How Predictions Would Change our World
I knew they would run out of the stuff that I like! I knew there would be a 30 minutes wait! I should have come earlier, but I was too lazy, in denial, and wanted to take my chances. I knew that the baby was going to fall, that the dog would run. I knew that I would be good in rifle shooting, and that I would love flying, even though I never tried them before.
Humans’ ability to predict is key to many of our cognitive abilities. We go to the airport because we predict that planes would be there as well as people to check us in to our flights. We go to coffee places because we predict that we would find a place to sit there and coffee that we would like.
Prediction is available to us and most living beings at many scales, enabling us to drive our cars confident we would find parking, then going for the streets that we predict would have parking. It enables us to go out to an area of town predicting we would find good bars there, and then going for those bars that we predict would have the best music together with a line that’s not too long at that time.
Prediction is not New…
In Artificial Intelligence and other technological and mathematical fields of study Prediction is synonymous to much of what people are doing. Educational Psychology aims to predict behavior of kids, adolescents and adults. Economics aims to predict behavior of economic systems. Cybernetics aims to predict (and control) systems. Artificial Intelligence, Statistics, Mathematics, and other related fields enable tools for use in systems that predict the future. So what is new today, now, in our time?

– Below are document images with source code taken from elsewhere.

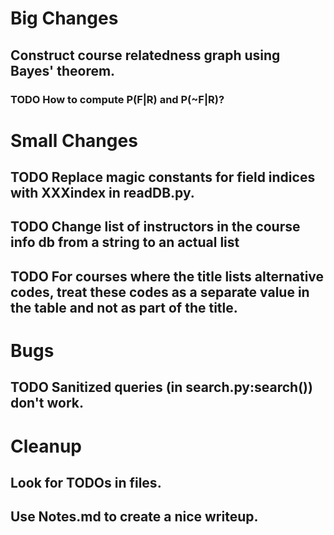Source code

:* Big Changes
** Construct course relatedness graph using Bayes' theorem.
*** TODO How to compute P(F|R) and P(~F|R)?
* Small Changes
** TODO Replace magic constants for field indices with XXXindex in readDB.py.
** TODO Change list of instructors in the course info db from a string to an actual list
** TODO For courses where the title lists alternative codes, treat these codes as a separate value in the table and not as part of the title.
* Bugs
** TODO Sanitized queries (in search.py:search()) don't work.
* Cleanup
** Look for TODOs in files.
** Use Notes.md to create a nice writeup.
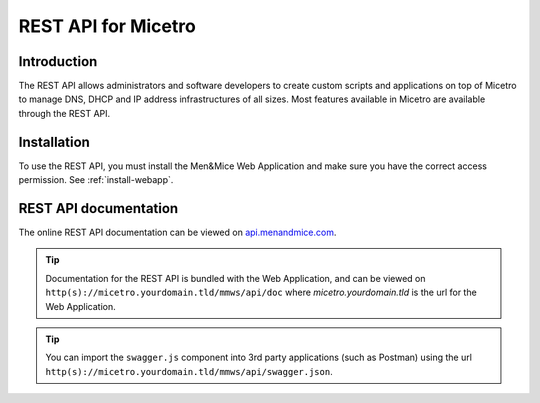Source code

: .. meta::
   :description: The introduction to REST API for Micetro by Men&Mice
   :keywords: Rest API, Micetro 

.. _rest-api:

REST API for Micetro
--------------------

Introduction
^^^^^^^^^^^^

The REST API allows administrators and software developers to create custom scripts and applications on top of Micetro to manage DNS, DHCP and IP address infrastructures of all sizes. Most features available in Micetro are available through the REST API.

Installation
^^^^^^^^^^^^

To use the REST API, you must install the Men&Mice Web Application and make sure you have the correct access permission. See :ref:`install-webapp`.

REST API documentation
^^^^^^^^^^^^^^^^^^^^^^

The online REST API documentation can be viewed on `api.menandmice.com <http://api.menandmice.com/10.0.0/rest-doc-1000-static.html>`_.

.. tip::
  Documentation for the REST API is bundled with the Web Application, and can be viewed on ``http(s)://micetro.yourdomain.tld/mmws/api/doc`` where *micetro.yourdomain.tld* is the url for the Web Application.

.. tip::
  You can import the ``swagger.js`` component into 3rd party applications (such as Postman) using the url ``http(s)://micetro.yourdomain.tld/mmws/api/swagger.json``.
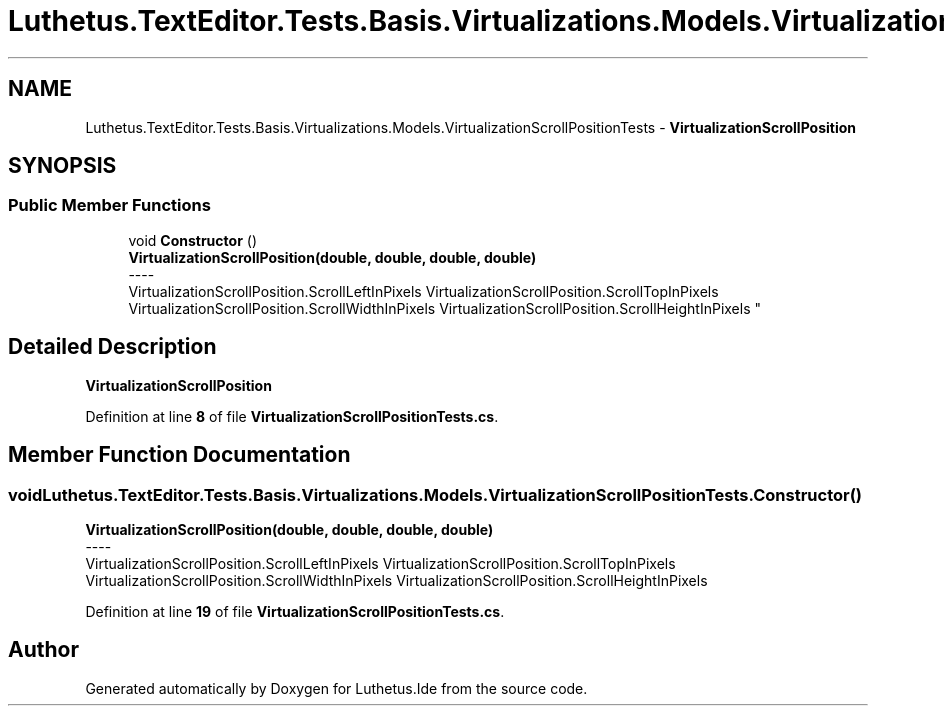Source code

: .TH "Luthetus.TextEditor.Tests.Basis.Virtualizations.Models.VirtualizationScrollPositionTests" 3 "Version 1.0.0" "Luthetus.Ide" \" -*- nroff -*-
.ad l
.nh
.SH NAME
Luthetus.TextEditor.Tests.Basis.Virtualizations.Models.VirtualizationScrollPositionTests \- \fBVirtualizationScrollPosition\fP  

.SH SYNOPSIS
.br
.PP
.SS "Public Member Functions"

.in +1c
.ti -1c
.RI "void \fBConstructor\fP ()"
.br
.RI "\fBVirtualizationScrollPosition(double, double, double, double)\fP 
.br
----
.br
 VirtualizationScrollPosition\&.ScrollLeftInPixels VirtualizationScrollPosition\&.ScrollTopInPixels VirtualizationScrollPosition\&.ScrollWidthInPixels VirtualizationScrollPosition\&.ScrollHeightInPixels "
.in -1c
.SH "Detailed Description"
.PP 
\fBVirtualizationScrollPosition\fP 
.PP
Definition at line \fB8\fP of file \fBVirtualizationScrollPositionTests\&.cs\fP\&.
.SH "Member Function Documentation"
.PP 
.SS "void Luthetus\&.TextEditor\&.Tests\&.Basis\&.Virtualizations\&.Models\&.VirtualizationScrollPositionTests\&.Constructor ()"

.PP
\fBVirtualizationScrollPosition(double, double, double, double)\fP 
.br
----
.br
 VirtualizationScrollPosition\&.ScrollLeftInPixels VirtualizationScrollPosition\&.ScrollTopInPixels VirtualizationScrollPosition\&.ScrollWidthInPixels VirtualizationScrollPosition\&.ScrollHeightInPixels 
.PP
Definition at line \fB19\fP of file \fBVirtualizationScrollPositionTests\&.cs\fP\&.

.SH "Author"
.PP 
Generated automatically by Doxygen for Luthetus\&.Ide from the source code\&.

Computational tools for such predictions are becoming more accessible, promising a future where machines would do many of those predictions for us that today we do ourselves. Those tools include cloud stacks for running predictions, machine-learning solutions running on those clouds, and data available for them. These tools are already used to predict consumer behavior, financial decision making, biological and pharmaceutical interactions, and resources.
But a New Kind of Prediction will Come
In the future we would see a new kind of predictions, those focused on the everyday life. Those predictions would be about behaviors of individuals in streets, homes, and restaurants. They would be about behaviors of cars, animals, and babies.
These everyday predictions would change our world. They would enable applications that replace our cognitive choices by guiding our cars and later our cognition to those restaurants that the Artificial Intelligence (AI) predicts would have places to sit or the kind of people we would like when we arrive. They would enable applications that predict when a toddler would go onto the street and when a dog would do the same.
These predictions are not new to AI. Any student in a first class on machine learning can do these, given the right data. The availability of that right data, together with the right user-interfaces (on devices that are yet to emerge), would enable those predictions to become everyday necessity.
Cars, our main way for individual mobility today, would be the first to be affected because they are the closest we have today to robots that extend our bodies with mobility. Cars would naturally be given decision or recommendation powers over everyday choices, such as which play, coffee place, bakery, or clothing store to go to. They would be personalized, knowing when we are showered and ready to go, and also predictive, knowing when we would be done with the meeting, and where we would likely want to go next.
After cars would come cognitive extensions that would seamlessly meld with our neurological physiology, controlling the world upon our wishes (“turn off the lights!”), informing us with relevant information (“you’re going to be late for your meeting”), and shortly thereafter giving this to us for free in return for access to advertising to our brains (“You know you’re thirsty… Starbucks coffee is right around the corner on the right!”).
That’s around when cars would become autonomous at the level of them becoming human-driver free. Critical to this autonomy would be an enabling technology of prediction: cloud-based, compiled, and delivered daily to our cars and our cognitions together. The ability to predict when a toddler would run onto the road would then become available to every car, enabling the public trust in cars making their own decisions.
Our Behavior would Change
Google changed the world when it delivered search to the internet in a reliable way. It allowed everyone to become smarter by easily gaining access to more knowledge. It is hard to remember a time when there was no web search. The information that people created on the worldwide-web was finally easy to access, changing our lives by allowing us to go places, buy stuff, and make decisions more effectively.
Prediction will make an even bigger change, applying AI to that information available from the WorldWide-Web, Internet-of-Things, and widely deployed connected sensors. We would no longer need to search, but rather ask our AI to search, synthesize, and deliver to our needs.
Twenty years ago we considered children to be lazy, using calculators and small computers instead of their brains to do math. Today we consider children to be lazy, preferring to consume YouTube and social media instead of reading books, using internet search to do their homework instead of studying and then thinking hard.
In the future, about twenty years from today, we would have machines predicting everyday things for us, integrated into our lives, and (gasp) making decisions for us. If we think that children of today are lazy, the children of the prediction age would surprise us. They would relinquish one more ability to our new cognitive prosthetics. They would rely on machine predictions for their everyday lives.